• **What you have to do**:
A line belongs in the answer if it contains "status"; copy every such line from the entries below.

• **Data records**:
=== Begin Enclosure ===

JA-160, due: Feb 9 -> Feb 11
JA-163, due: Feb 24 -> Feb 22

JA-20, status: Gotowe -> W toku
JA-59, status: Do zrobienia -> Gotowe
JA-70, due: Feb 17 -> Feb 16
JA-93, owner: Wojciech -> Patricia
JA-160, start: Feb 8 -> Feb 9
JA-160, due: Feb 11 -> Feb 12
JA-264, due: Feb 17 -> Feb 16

=== End Enclosure ===
=== Begin Enclosure ===

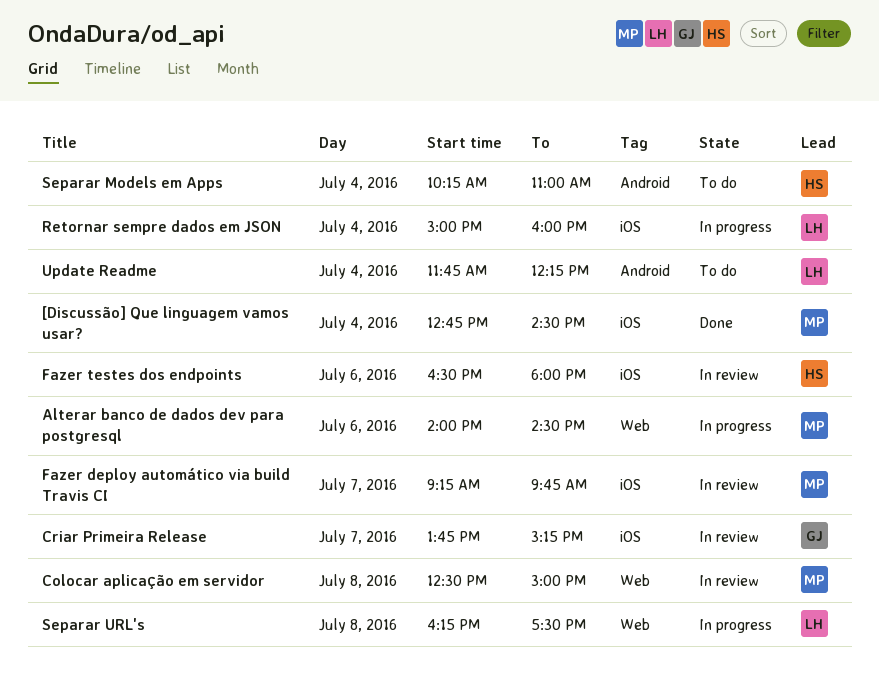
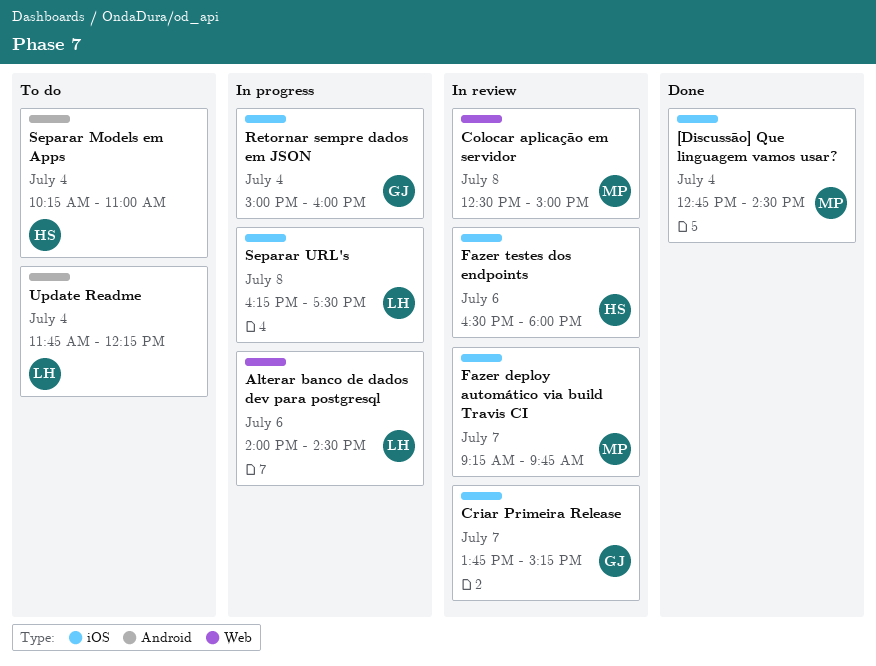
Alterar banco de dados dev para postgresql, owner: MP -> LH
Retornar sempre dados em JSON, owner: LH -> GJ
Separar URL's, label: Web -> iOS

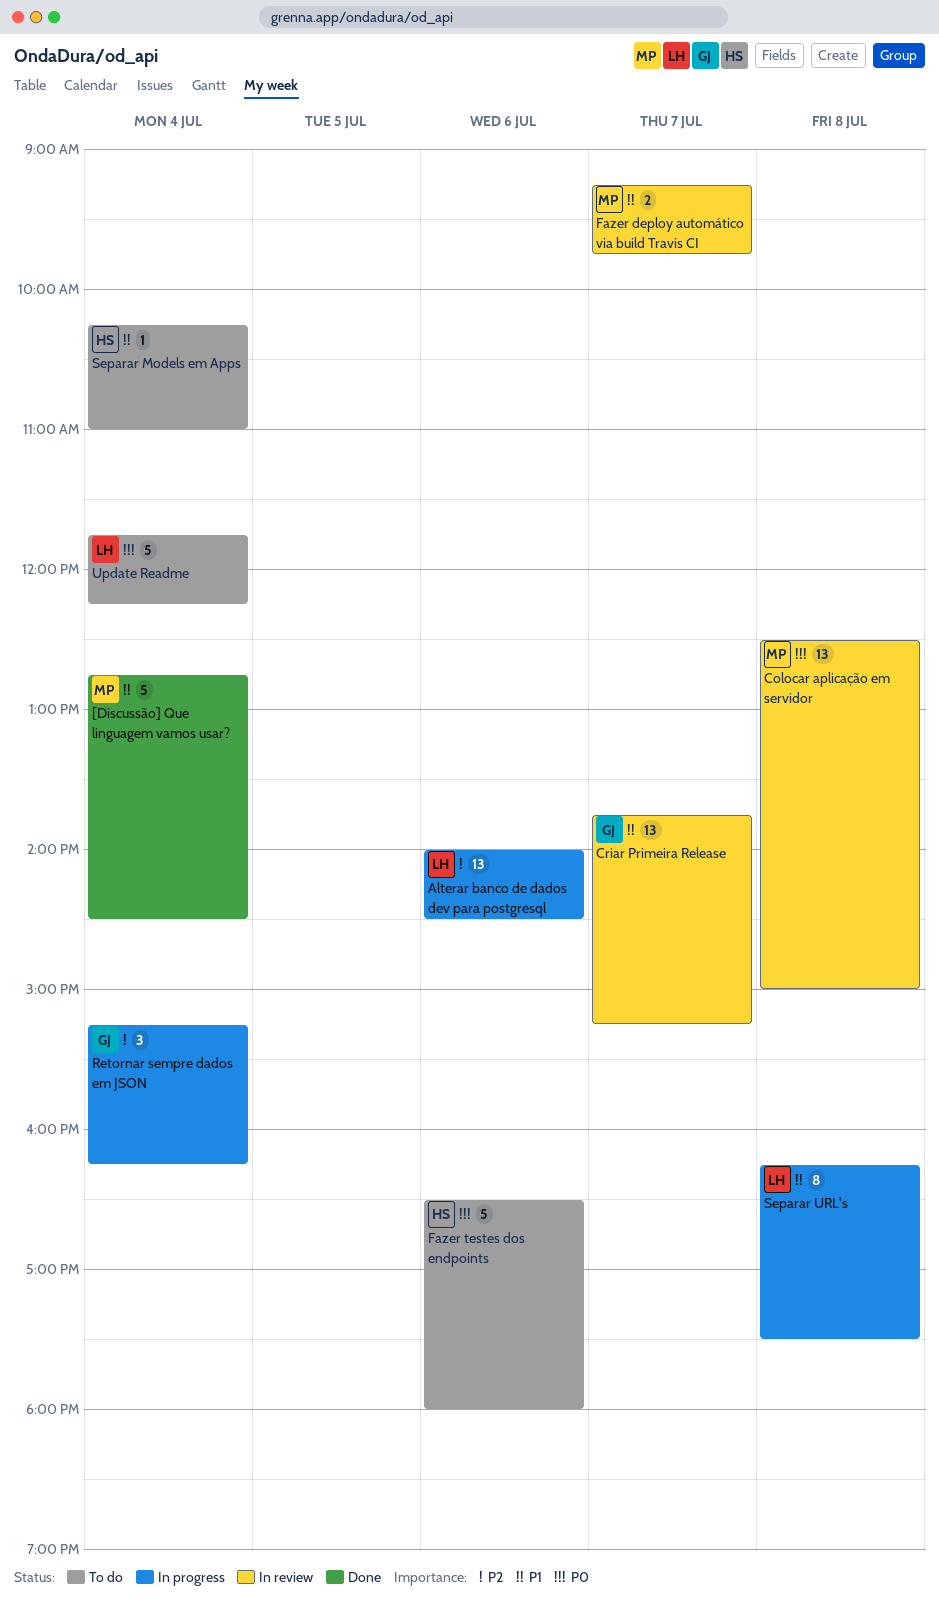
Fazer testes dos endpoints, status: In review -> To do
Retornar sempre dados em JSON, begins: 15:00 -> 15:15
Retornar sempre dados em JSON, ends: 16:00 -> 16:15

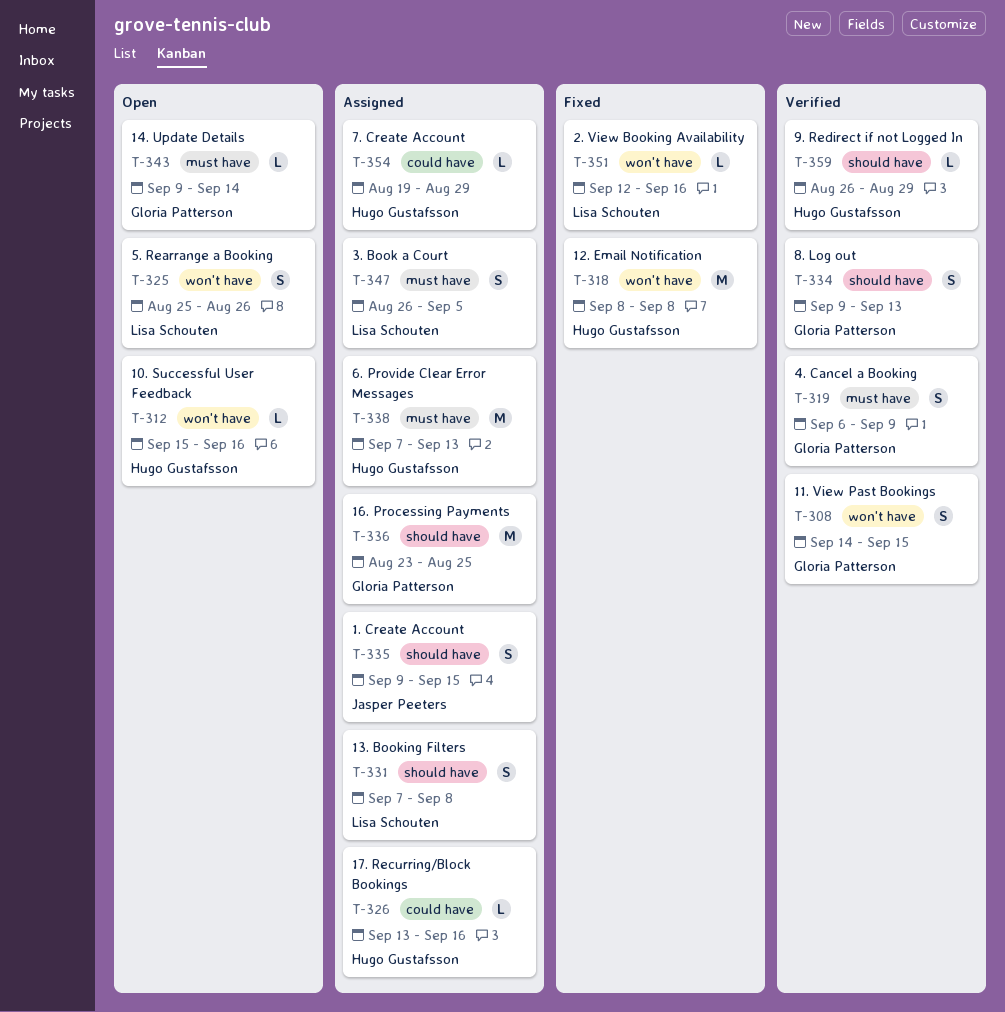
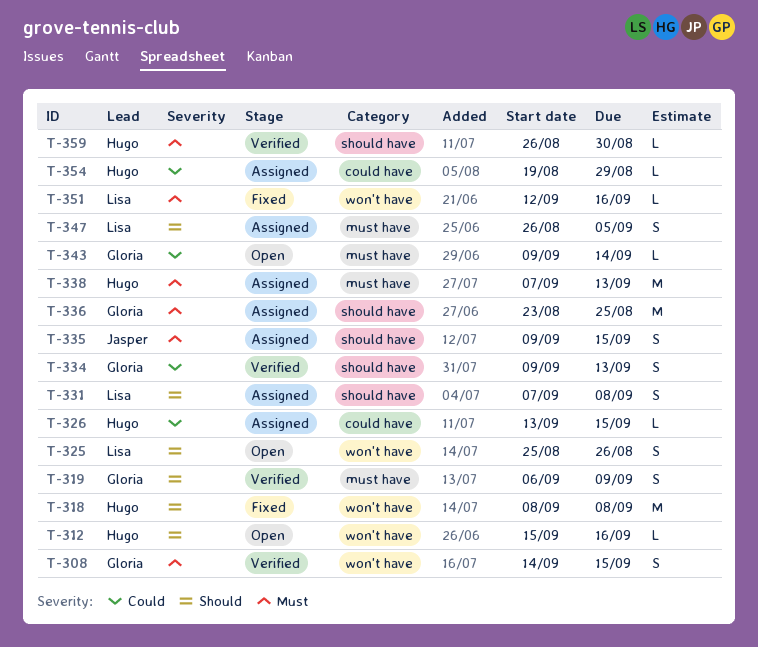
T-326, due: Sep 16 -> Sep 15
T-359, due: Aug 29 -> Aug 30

=== End Enclosure ===
=== Begin Enclosure ===

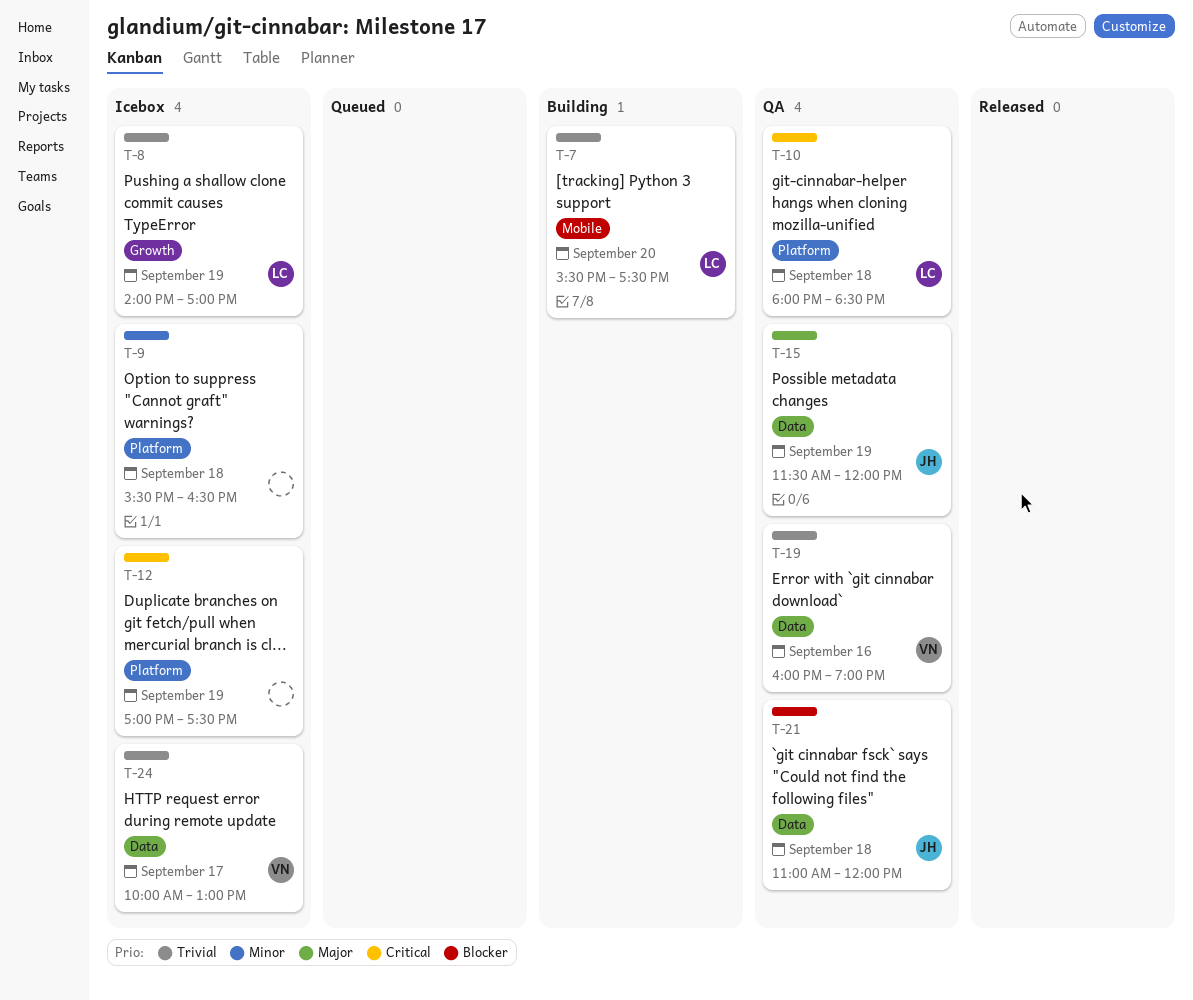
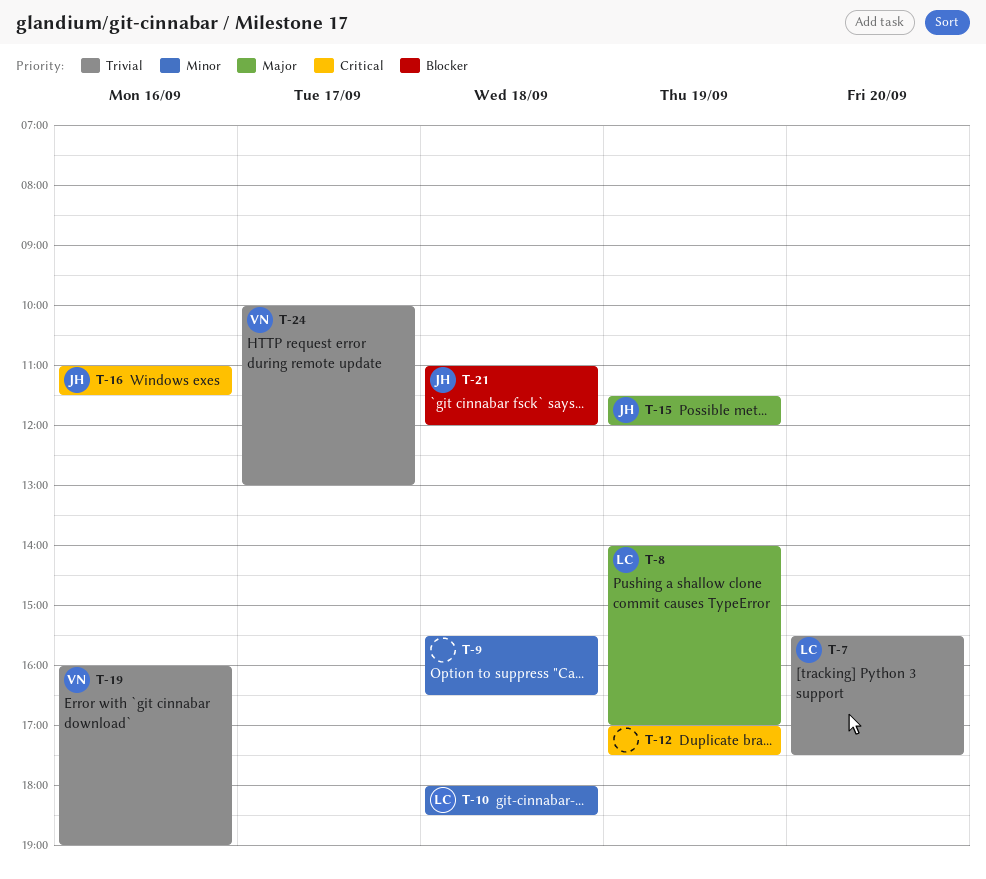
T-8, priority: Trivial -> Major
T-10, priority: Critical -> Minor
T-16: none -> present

=== End Enclosure ===

• **The answer**:
JA-20, status: Gotowe -> W toku
JA-59, status: Do zrobienia -> Gotowe
Fazer testes dos endpoints, status: In review -> To do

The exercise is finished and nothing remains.